SLS has three hotel towers. The LUX Tower features 300 suites; the World Tower has 1,100 rooms geared to business, tech-savvy travelers. The 200-room Story Tower is intended to appeal to people planning shorter stays.

“Rather than just trying to be just another small, standard room within the market, we tried to have some fun with that (Story Tower) room,” Oseland said. “We took a studio apartment approach.”

The architectural team, lead by French designer Philippe Starck, maximized the space by eliminating the traditional, separate bathroom. Instead, the shower and toilet are hidden behind sliding, mirrored doors just behind the bed. 

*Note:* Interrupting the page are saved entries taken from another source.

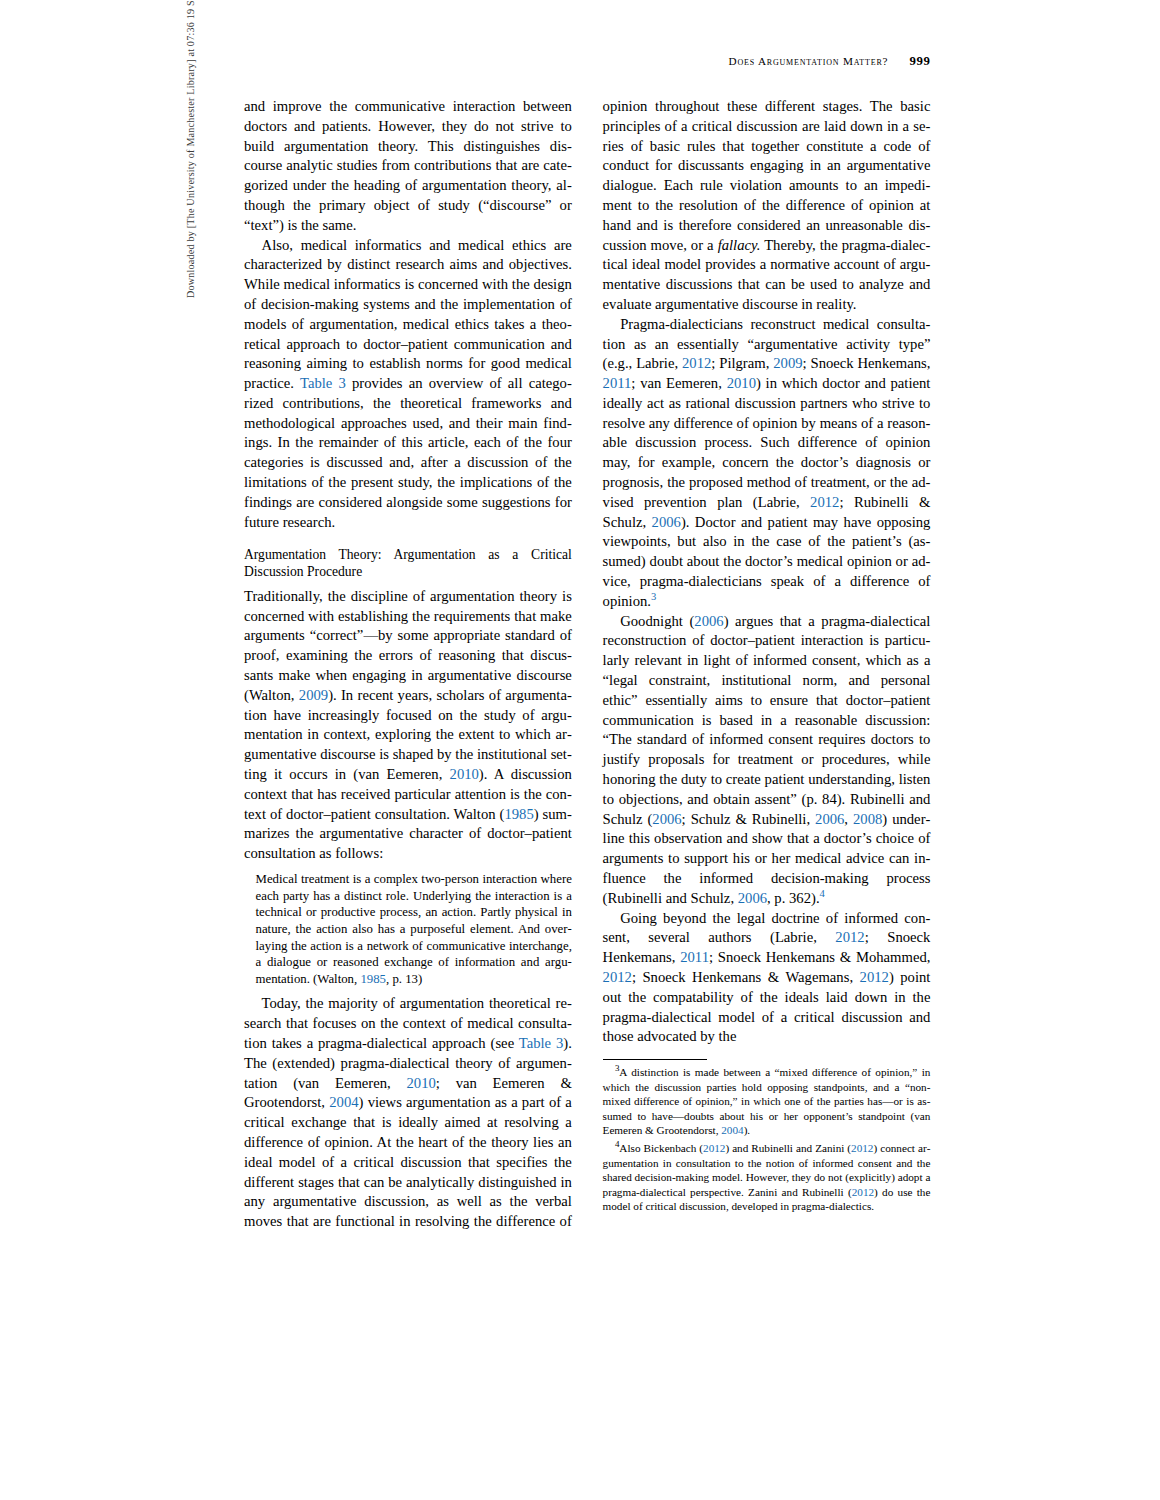Downloaded by [The University of Manchester Library] at 07:36 19 September 2014
Does Argumentation Matter?999
and improve the communicative interaction between doctors and patients. However, they do not strive to build argumentation theory. This distinguishes discourse analytic studies from contributions that are categorized under the heading of argumentation theory, although the primary object of study (“discourse” or “text”) is the same.
Also, medical informatics and medical ethics are characterized by distinct research aims and objectives. While medical informatics is concerned with the design of decision-making systems and the implementation of models of argumentation, medical ethics takes a theoretical approach to doctor–patient communication and reasoning aiming to establish norms for good medical practice. Table 3 provides an overview of all categorized contributions, the theoretical frameworks and methodological approaches used, and their main findings. In the remainder of this article, each of the four categories is discussed and, after a discussion of the limitations of the present study, the implications of the findings are considered alongside some suggestions for future research.
Argumentation Theory: Argumentation as a Critical Discussion Procedure
Traditionally, the discipline of argumentation theory is concerned with establishing the requirements that make arguments “correct”—by some appropriate standard of proof, examining the errors of reasoning that discussants make when engaging in argumentative discourse (Walton, 2009). In recent years, scholars of argumentation have increasingly focused on the study of argumentation in context, exploring the extent to which argumentative discourse is shaped by the institutional setting it occurs in (van Eemeren, 2010). A discussion context that has received particular attention is the context of doctor–patient consultation. Walton (1985) summarizes the argumentative character of doctor–patient consultation as follows:
Medical treatment is a complex two-person interaction where each party has a distinct role. Underlying the interaction is a technical or productive process, an action. Partly physical in nature, the action also has a purposeful element. And overlaying the action is a network of communicative interchange, a dialogue or reasoned exchange of information and argumentation. (Walton, 1985, p. 13)
Today, the majority of argumentation theoretical research that focuses on the context of medical consultation takes a pragma-dialectical approach (see Table 3). The (extended) pragma-dialectical theory of argumentation (van Eemeren, 2010; van Eemeren & Grootendorst, 2004) views argumentation as a part of a critical exchange that is ideally aimed at resolving a difference of opinion. At the heart of the theory lies an ideal model of a critical discussion that specifies the different stages that can be analytically distinguished in any argumentative discussion, as well as the verbal moves that are functional in resolving the difference of opinion throughout these different stages. The basic principles of a critical discussion are laid down in a series of basic rules that together constitute a code of conduct for discussants engaging in an argumentative dialogue. Each rule violation amounts to an impediment to the resolution of the difference of opinion at hand and is therefore considered an unreasonable discussion move, or a fallacy. Thereby, the pragma-dialectical ideal model provides a normative account of argumentative discussions that can be used to analyze and evaluate argumentative discourse in reality.
Pragma-dialecticians reconstruct medical consultation as an essentially “argumentative activity type” (e.g., Labrie, 2012; Pilgram, 2009; Snoeck Henkemans, 2011; van Eemeren, 2010) in which doctor and patient ideally act as rational discussion partners who strive to resolve any difference of opinion by means of a reasonable discussion process. Such difference of opinion may, for example, concern the doctor’s diagnosis or prognosis, the proposed method of treatment, or the advised prevention plan (Labrie, 2012; Rubinelli & Schulz, 2006). Doctor and patient may have opposing viewpoints, but also in the case of the patient’s (assumed) doubt about the doctor’s medical opinion or advice, pragma-dialecticians speak of a difference of opinion.3
Goodnight (2006) argues that a pragma-dialectical reconstruction of doctor–patient interaction is particularly relevant in light of informed consent, which as a “legal constraint, institutional norm, and personal ethic” essentially aims to ensure that doctor–patient communication is based in a reasonable discussion: “The standard of informed consent requires doctors to justify proposals for treatment or procedures, while honoring the duty to create patient understanding, listen to objections, and obtain assent” (p. 84). Rubinelli and Schulz (2006; Schulz & Rubinelli, 2006, 2008) underline this observation and show that a doctor’s choice of arguments to support his or her medical advice can influence the informed decision-making process (Rubinelli and Schulz, 2006, p. 362).4
Going beyond the legal doctrine of informed consent, several authors (Labrie, 2012; Snoeck Henkemans, 2011; Snoeck Henkemans & Mohammed, 2012; Snoeck Henkemans & Wagemans, 2012) point out the compatability of the ideals laid down in the pragma-dialectical model of a critical discussion and those advocated by the
3A distinction is made between a “mixed difference of opinion,” in which the discussion parties hold opposing standpoints, and a “non-mixed difference of opinion,” in which one of the parties has—or is assumed to have—doubts about his or her opponent’s standpoint (van Eemeren & Grootendorst, 2004).
4Also Bickenbach (2012) and Rubinelli and Zanini (2012) connect argumentation in consultation to the notion of informed consent and the shared decision-making model. However, they do not (explicitly) adopt a pragma-dialectical perspective. Zanini and Rubinelli (2012) do use the model of critical discussion, developed in pragma-dialectics.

Like its competitors, SLS has room rates that will vary considerably based on day of the week and occupancy, but generally start around $170.

SLS is at Las Vegas Boulevard and Sahara Avenue, two miles north of Bellagio and Caesars Palace and just a couple of minutes east of an Interstate 15 exit. The hotel is home to the northernmost stop along the Las Vegas Monorail.

“It (SLS) doesn’t have the walk-in traffic and the lookie-loos, as we would say, that typically frequent a property. But we also don’t see that as our customer,” said Oseland, who worked for resort guru Steve Wynn for many years.

Oseland expects SLS to attract a younger crowd than many other resorts.

“The market typically is up in the upper 40s and we see ourselves maybe 10 years younger,” he said. “(But) it’s not intended to just appeal to a young, hip audience.

“If this can be a place where older people feel younger, that would be a big success for us.”